Exercise instructions: Return every line of text read from the pages in the records below, unchanged, and omit the pictures from your answer.
=-=-=
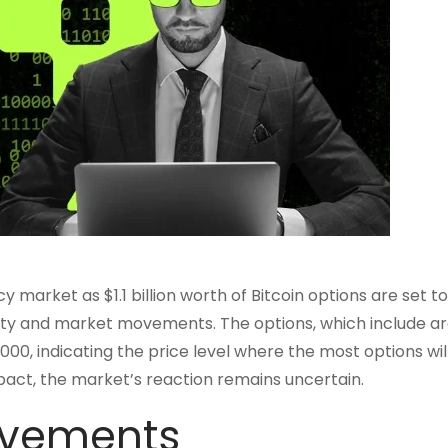
market as $1.1 billion worth of Bitcoin options are set to
tility and market movements. The options, which include a
00, indicating the price level where the most options wil
pact, the market’s reaction remains uncertain.
ovements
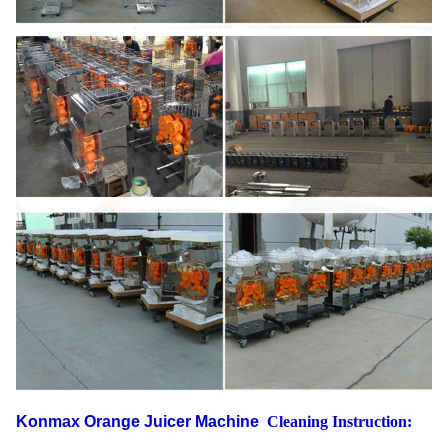
Konmax Orange Juicer Machine
Cleaning Instruction:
=-=-=
Final answer:
market as $1.1 billion worth of Bitcoin options are set to
tility and market movements. The options, which include a
00, indicating the price level where the most options wil
pact, the market’s reaction remains uncertain.
ovements
Konmax Orange Juicer Machine
Cleaning Instruction:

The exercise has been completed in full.